__Task directions__
Transcribe the part of the email thread on pair sums from two sorted arrays that starts with the words "On 14 October" and ends after the words "and (a1,b3) .".
[[ Passage shown, beginning ]]
This question was already discussed.
On 14 October 2010 15:36, Manish K <[email protected]> wrote:
> Hi,
>
> Take an example :
>
> Array A: {a1,a2,a3,a4,a5}- (sorted decreasingly)
>
> Array B :{b1,b2,b3,b4,b5}- (sorted decreasingly)
>
> First pair is(a1,b1) .
>
> Now for Second pair Compare the sum of (b1,a2) and (a1,b2) whichever is
> greater .
> if (a1,b2) is the second pair then now compare (b1,a2) and (a1,b3) .
>
> Repeat the above process till u will get first n pairs.
> Complexity O(n).
>
>
> Thanks
> Manish
>
> On Thu, Oct 14, 2010 at 3:24 PM, arun raghavendar <[email protected]>wrote:
>
>> Start merging A and B from the tail end for N elements, just like the way
>> you would do it for a merge sort but with a different constraint based on
>> the sum a[i] and b[i]
>>
>> This should work for any value of N, I just hard-coded it for simplicity.
[[ Passage shown, end ]]
[[ Stored data, beginning ]]
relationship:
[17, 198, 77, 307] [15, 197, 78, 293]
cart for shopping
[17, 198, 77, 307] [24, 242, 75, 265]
[[ Stored data, end ]]
__Answer box__
On 14 October 2010 15:36, Manish K <[email protected]> wrote:
> Hi,
>
> Take an example :
>
> Array A: {a1,a2,a3,a4,a5}- (sorted decreasingly)
>
> Array B :{b1,b2,b3,b4,b5}- (sorted decreasingly)
>
> First pair is(a1,b1) .
>
> Now for Second pair Compare the sum of (b1,a2) and (a1,b2) whichever is
> greater .
> if (a1,b2) is the second pair then now compare (b1,a2) and (a1,b3) .